I remember taking my kids to games there in the chill, foggy evenings. Sue’s dad, Peter, took his family, too. There are stories about games being called when players couldn’t see more than 10 feet ahead. The lighting was so bad that outfielder Gus Stathos would trap one-bounce fly balls in the gloom, leap up, and brandish the ball, claiming that he’d caught it on the fly for an out.

The Laguna Park story starts in 1933, as America’s Great Depression deepened. The Junior Chamber of Commerce figured that a major-league farm team or spring-training site would put dollars into S.B.’s drooping economy.

The city decided to build the field in open space between Olive, Ortega, Garden, and Cota streets, and to close off Laguna Street. Unfortunately, the site lived up to the Laguna name: By the 1900s, it had become a dumping ground and muddy marsh, rimmed by tules that burned off occasionally. In 1928, the dump caught fire and burned for two weeks, sending armies of giant rats scampering. By the 1930s, it was a stinking mess.

But in 1938, it was transformed using New Deal money. (Little did the players suspect that beneath their spikes, many feet down, were the carcasses of 300 to 500 wrecked cars.) At first, major league scouts turned up their noses at the idea of locating a team where heavy rains sometimes submerged the field under two feet of water, flooding the dugout and clubhouse. So people in town formed teams and were greeted by large crowds. Then, in 1941, the Dodgers (still based in Brooklyn, of course) arrived with a farm team dubbed the Santa Barbara Saints. Its star pitcher was Walt Olsen, whom I met later when he was a sheriff’s lieutenant and I was covering police, the sheriff’s office, and the courts.
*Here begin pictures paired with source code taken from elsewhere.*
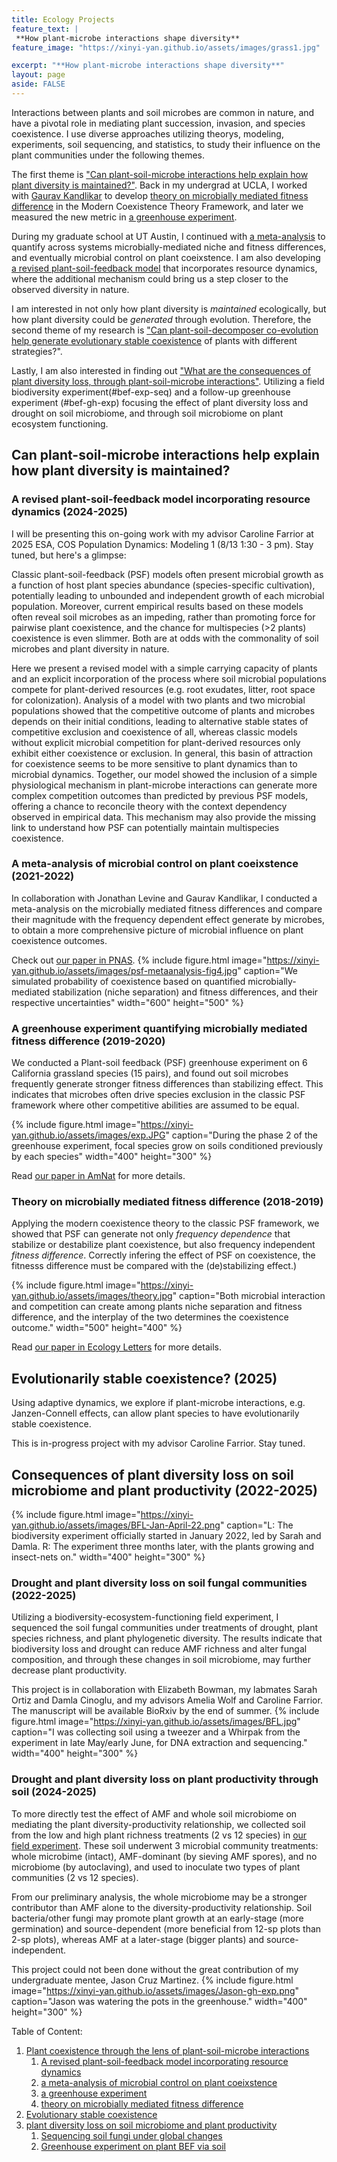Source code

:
 ```yaml
---
title: Ecology Projects
feature_text: |
 **How plant-microbe interactions shape diversity**
feature_image: "https://xinyi-yan.github.io/assets/images/grass1.jpg"

excerpt: "**How plant-microbe interactions shape diversity**"
layout: page
aside: FALSE
---
```


Interactions between plants and soil microbes are common in nature, and have a pivotal role in mediating plant succession, invasion, and species coexistence. I use diverse approaches utilizing theorys, modeling, experiments, soil sequencing, and statistics, to study their influence on the plant communities under the following themes.

The first theme is ["Can plant-soil-microbe interactions help explain how plant diversity is maintained?"](#psf). Back in my undergrad at UCLA, I worked with [Gaurav Kandlikar](https://gauravsk.gitlab.io/) to develop [theory on microbially mediated fitness difference](#psf-theory) in the Modern Coexistence Theory Framework, and later we measured the new metric in [a greenhouse experiment](#psf-experiment). 

During my graduate school at UT Austin, I continued with [a meta-analysis](#psf-metaanalysis) to quantify across systems microbially-mediated niche and fitness differences, and eventually microbial control on plant coeixstence. I am also developing [a revised plant-soil-feedback model](#psf-model) that incorporates resource dynamics, where the additional mechanism could bring us a step closer to the observed diversity in nature.

I am interested in not only how plant diversity is *maintained* ecologically, but how plant diversity could be *generated* through evolution. Therefore, the second theme of my research is ["Can plant-soil-decomposer co-evolution help generate evolutionary stable coexistence](#evo-coexistence) of plants with different strategies?". 

Lastly, I am also interested in finding out ["What are the consequences of plant diversity loss, through plant-soil-microbe interactions"](#bef). Utilizing a field biodiversity experiment(#bef-exp-seq) and a follow-up greenhouse experiment (#bef-gh-exp) focusing the effect of plant diversity loss and drought on soil microbiome, and through soil microbiome on plant ecosystem functioning.

## Can plant-soil-microbe interactions help explain how plant diversity is maintained? <a name="psf"></a>
### A revised plant-soil-feedback model incorporating resource dynamics (2024-2025) <a name="psf-model"></a>
I will be presenting this on-going work with my advisor Caroline Farrior at 2025 ESA, COS Population Dynamics: Modeling 1 (8/13 1:30 - 3 pm). Stay tuned, but here's a glimpse:
  
Classic plant-soil-feedback (PSF) models often present microbial growth as a function of host plant species abundance (species-specific cultivation), potentially leading to unbounded and independent growth of each microbial population. Moreover, current empirical results based on these models often reveal soil microbes as an impeding, rather than promoting force for pairwise plant coexistence, and the chance for multispecies (>2 plants) coexistence is even slimmer. Both are at odds with the commonality of soil microbes and plant diversity in nature. 

Here we present a revised model with a simple carrying capacity of plants and an explicit incorporation of the process where soil microbial populations compete for plant-derived resources (e.g. root exudates, litter, root space for colonization). Analysis of a model with two plants and two microbial populations showed that the competitive outcome of plants and microbes depends on their initial conditions, leading to alternative stable states of competitive exclusion and coexistence of all, whereas classic models without explicit microbial competition for plant-derived resources only exhibit either coexistence or exclusion. In general, this basin of attraction for coexistence seems to be more sensitive to plant dynamics than to microbial dynamics. Together, our model showed the inclusion of a simple physiological mechanism in plant-microbe interactions can generate more complex competition outcomes than predicted by previous PSF models, offering a chance to reconcile theory with the context dependency observed in empirical data. This mechanism may also provide the missing link to understand how PSF can potentially maintain multispecies coexistence.   

### A meta-analysis of microbial control on plant coeixstence (2021-2022) <a name="psf-metaanalysis"></a>
In collaboration with Jonathan Levine and Gaurav Kandlikar, I conducted a meta-analysis on the microbially mediated fitness differences and compare their magnitude with the frequency dependent effect generate by microbes, to obtain a more comprehensive picture of microbial influence on plant coexistence outcomes.

Check out [our paper in PNAS](https://doi.org/10.1073/pnas.2122088119).
{% include figure.html image="https://xinyi-yan.github.io/assets/images/psf-metaanalysis-fig4.jpg" caption="We simulated probability of coexistence based on quantified microbially-mediated stabilization (niche separation) and fitness differences, and their respective uncertainties" width="600" height="500" %}

### A greenhouse experiment quantifying microbially mediated fitness difference (2019-2020)<a name="psf-experiment"></a>
We conducted a Plant-soil feedback (PSF) greenhouse experiment on 6 California grassland species (15 pairs), and found out soil microbes frequently generate stronger fitness differences than stabilizing effect. This indicates that microbes often drive species exclusion in the classic PSF framework where other competitive abilities are assumed to be equal.

{% include figure.html image="https://xinyi-yan.github.io/assets/images/exp.JPG" caption="During the phase 2 of the greenhouse experiment, focal species grow on soils conditioned previously by each species" width="400" height="300" %}

Read [our paper in AmNat](https://www.journals.uchicago.edu/doi/abs/10.1086/711662?journalCode=an) for more details.

### Theory on microbially mediated fitness difference (2018-2019) <a name="psf-theory"></a>
Applying the modern coexistence theory to the classic PSF framework, we showed that PSF can generate not only _frequency dependence_ that stabilize or destabilize plant coexistence, but also frequency independent _fitness difference_. Correctly infering the effect of PSF on coexistence, the fitnesss difference must be compared with the (de)stabilizing effect.)

{% include figure.html image="https://xinyi-yan.github.io/assets/images/theory.jpg" caption="Both microbial interaction and competition can create among plants niche separation and fitness difference, and the interplay of the two determines the coexistence outcome." width="500" height="400" %}

Read [our paper in Ecology Letters](https://onlinelibrary.wiley.com/doi/abs/10.1111/ele.13280) for more details.

## Evolutionarily stable coexistence? (2025) <a name="evo-coexistence"></a>
Using adaptive dynamics, we explore if plant-microbe interactions, e.g. Janzen-Connell effects, can allow plant species to have evolutionarily stable coexistence.

This is in-progress project with my advisor Caroline Farrior. Stay tuned.

## Consequences of plant diversity loss on soil microbiome and plant productivity (2022-2025) <a name="bef"></a> 
{% include figure.html image="https://xinyi-yan.github.io/assets/images/BFL-Jan-April-22.png" caption="L: The biodiversity experiment officially started in January 2022, led by Sarah and Damla. R: The experiment three months later, with the plants growing and insect-nets on." width="400" height="300" %}
### Drought and plant diversity loss on soil fungal communities (2022-2025) <a name="bef-exp-seq"></a>
Utilizing a biodiversity-ecosystem-functioning field experiment, I sequenced the soil fungal communities under treatments of drought, plant species richness, and plant phylogenetic diversity. The results indicate that biodiversity loss and drought can reduce AMF richness and alter fungal composition, and through these changes in soil microbiome, may further decrease plant productivity. 

This project is in collaboration with Elizabeth Bowman, my labmates Sarah Ortiz and Damla Cinoglu, and my advisors Amelia Wolf and Caroline Farrior. The manuscript will be available BioRxiv by the end of summer.
{% include figure.html image="https://xinyi-yan.github.io/assets/images/BFL.jpg" caption="I was collecting soil using a tweezer and a Whirpak from the experiment in late May/early June, for DNA extraction and sequencing." width="400" height="300" %}

### Drought and plant diversity loss on plant productivity through soil (2024-2025) <a name="bef-gh-exp"></a>
To more directly test the effect of AMF and whole soil microbiome on mediating the plant diversity-productivity relationship, we collected soil from the low and high plant richness treatments (2 vs 12 species) in [our field experiment](#bef-exp-seq"). These soil underwent 3 microbial community treatments: whole microbime (intact), AMF-dominant (by sieving AMF spores), and no microbiome (by autoclaving), and used to inoculate two types of plant communities (2 vs 12 species). 

From our preliminary analysis, the whole microbiome may be a stronger contributor than AMF alone to the diversity-productivity relationship. Soil bacteria/other fungi may promote plant growth at an early-stage (more germination) and source-dependent (more beneficial from 12-sp plots than 2-sp plots), whereas AMF at a later-stage (bigger plants) and source-independent. 

This project could not been done without the great contribution of my undergraduate mentee, Jason Cruz Martinez. 
{% include figure.html image="https://xinyi-yan.github.io/assets/images/Jason-gh-exp.png" caption="Jason was watering the pots in the greenhouse." width="400" height="300" %}

Table of Content: 
1. [Plant coexistence through the lens of plant-soil-microbe interactions](#psf)
    1. [A revised plant-soil-feedback model incorporating resource dynamics](#psf-model)
    2. [a meta-analysis of microbial control on plant coeixstence](#psf-metaanalysis)
    3. [a greenhouse experiment](#psf-experiment)
    4. [theory on microbially mediated fitness difference](#psf-theory)
2. [Evolutionary stable coexistence](#evo-coexistence)
3. [plant diversity loss on soil microbiome and plant productivity](#bef)
    1. [Sequencing soil fungi under global changes](#bef-exp-seq)
    2. [Greenhouse experiment on plant BEF via soil](#bef-gh-exp)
After Pearl Harbor, December 7, 1941, Laguna Park’s lights went dark, but when the war ended, Santa Barbarans again flocked to the park. “Attendance was sensational at Laguna Park in the 1940s,” Badillo said. Bob Ponce, the late News-Press chief photographer, recalled watching players launch home runs over the short right-field fence toward Mom’s Italian Village restaurant.

But minor league teams all over the country were being hit by boob-tube-itis. Why watch minor leaguers when you could see the big show on TV? By 1950, when the Saints won the Class C Cal League championship, attendance had dipped to 43,000.

The Dodgers pulled out in 1953. In 1961, local rooters like Jerry Harwin and Caesar Uyesaka talked the Mets into locating a team called the Santa Barbara Rancheros at Laguna Park. They were gone by 1964 and the Dodgers were back, lured by a $1/year rent in return for revamping the rickety old park and installing new lights.

Despite all kinds of promotions and the chance to see Dodger stars of tomorrow, attendance averaged only 225. The Dodgers left for good in 1967 after losing a reported $100,000. City Hall began clamoring to raze the unused acreage. The Park Commission urged that the green space be kept for Eastside recreation, but the wrecking ball was called in to pitch.

Even Pearl Chase struck out trying to save the old park. It died at 32. RIP Laguna.

But it lives on, sort of. According to Independent history columnist Michael Redmon, writer/director Ron Shelton, who grew up in Santa Barbara, had Laguna Park in mind when he made his popular film about minor league baseball, Bull Durham.